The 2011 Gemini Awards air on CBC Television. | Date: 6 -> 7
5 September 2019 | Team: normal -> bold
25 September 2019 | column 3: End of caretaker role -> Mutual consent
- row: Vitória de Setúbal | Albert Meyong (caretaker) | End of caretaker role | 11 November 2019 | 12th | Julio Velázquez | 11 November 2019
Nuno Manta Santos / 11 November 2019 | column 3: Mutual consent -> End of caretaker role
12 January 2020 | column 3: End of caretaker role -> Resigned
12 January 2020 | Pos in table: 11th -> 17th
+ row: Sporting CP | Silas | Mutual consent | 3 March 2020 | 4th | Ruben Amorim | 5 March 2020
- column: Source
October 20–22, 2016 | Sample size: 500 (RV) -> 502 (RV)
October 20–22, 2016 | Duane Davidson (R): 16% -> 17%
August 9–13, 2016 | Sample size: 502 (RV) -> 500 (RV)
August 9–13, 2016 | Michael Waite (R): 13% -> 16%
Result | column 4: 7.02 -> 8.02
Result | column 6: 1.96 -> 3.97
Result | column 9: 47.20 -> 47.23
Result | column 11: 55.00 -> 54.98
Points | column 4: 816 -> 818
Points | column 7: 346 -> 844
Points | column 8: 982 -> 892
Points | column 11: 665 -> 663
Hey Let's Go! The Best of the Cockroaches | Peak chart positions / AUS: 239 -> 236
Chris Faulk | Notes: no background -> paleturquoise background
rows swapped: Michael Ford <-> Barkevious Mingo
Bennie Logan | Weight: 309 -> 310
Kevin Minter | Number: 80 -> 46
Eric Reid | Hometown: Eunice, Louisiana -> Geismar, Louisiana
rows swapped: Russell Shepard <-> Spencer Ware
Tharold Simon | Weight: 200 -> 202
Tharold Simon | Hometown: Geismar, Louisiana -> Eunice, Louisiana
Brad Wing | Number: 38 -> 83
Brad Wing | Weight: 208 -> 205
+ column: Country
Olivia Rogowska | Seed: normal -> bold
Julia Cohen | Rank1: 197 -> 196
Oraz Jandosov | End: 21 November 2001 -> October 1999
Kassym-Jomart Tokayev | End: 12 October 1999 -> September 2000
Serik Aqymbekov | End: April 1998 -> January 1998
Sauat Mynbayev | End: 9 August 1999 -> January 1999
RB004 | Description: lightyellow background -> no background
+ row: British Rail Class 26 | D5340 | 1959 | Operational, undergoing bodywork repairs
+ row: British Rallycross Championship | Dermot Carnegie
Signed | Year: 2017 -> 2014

====================

Objective: Could you rewrite all of the entries, changing "Weight" to "Mass" and leaving everything else unchanged?

Task output:
The 2011 Gemini Awards air on CBC Television. | Date: 6 -> 7
5 September 2019 | Team: normal -> bold
25 September 2019 | column 3: End of caretaker role -> Mutual consent
- row: Vitória de Setúbal | Albert Meyong (caretaker) | End of caretaker role | 11 November 2019 | 12th | Julio Velázquez | 11 November 2019
Nuno Manta Santos / 11 November 2019 | column 3: Mutual consent -> End of caretaker role
12 January 2020 | column 3: End of caretaker role -> Resigned
12 January 2020 | Pos in table: 11th -> 17th
+ row: Sporting CP | Silas | Mutual consent | 3 March 2020 | 4th | Ruben Amorim | 5 March 2020
- column: Source
October 20–22, 2016 | Sample size: 500 (RV) -> 502 (RV)
October 20–22, 2016 | Duane Davidson (R): 16% -> 17%
August 9–13, 2016 | Sample size: 502 (RV) -> 500 (RV)
August 9–13, 2016 | Michael Waite (R): 13% -> 16%
Result | column 4: 7.02 -> 8.02
Result | column 6: 1.96 -> 3.97
Result | column 9: 47.20 -> 47.23
Result | column 11: 55.00 -> 54.98
Points | column 4: 816 -> 818
Points | column 7: 346 -> 844
Points | column 8: 982 -> 892
Points | column 11: 665 -> 663
Hey Let's Go! The Best of the Cockroaches | Peak chart positions / AUS: 239 -> 236
Chris Faulk | Notes: no background -> paleturquoise background
rows swapped: Michael Ford <-> Barkevious Mingo
Bennie Logan | Mass: 309 -> 310
Kevin Minter | Number: 80 -> 46
Eric Reid | Hometown: Eunice, Louisiana -> Geismar, Louisiana
rows swapped: Russell Shepard <-> Spencer Ware
Tharold Simon | Mass: 200 -> 202
Tharold Simon | Hometown: Geismar, Louisiana -> Eunice, Louisiana
Brad Wing | Number: 38 -> 83
Brad Wing | Mass: 208 -> 205
+ column: Country
Olivia Rogowska | Seed: normal -> bold
Julia Cohen | Rank1: 197 -> 196
Oraz Jandosov | End: 21 November 2001 -> October 1999
Kassym-Jomart Tokayev | End: 12 October 1999 -> September 2000
Serik Aqymbekov | End: April 1998 -> January 1998
Sauat Mynbayev | End: 9 August 1999 -> January 1999
RB004 | Description: lightyellow background -> no background
+ row: British Rail Class 26 | D5340 | 1959 | Operational, undergoing bodywork repairs
+ row: British Rallycross Championship | Dermot Carnegie
Signed | Year: 2017 -> 2014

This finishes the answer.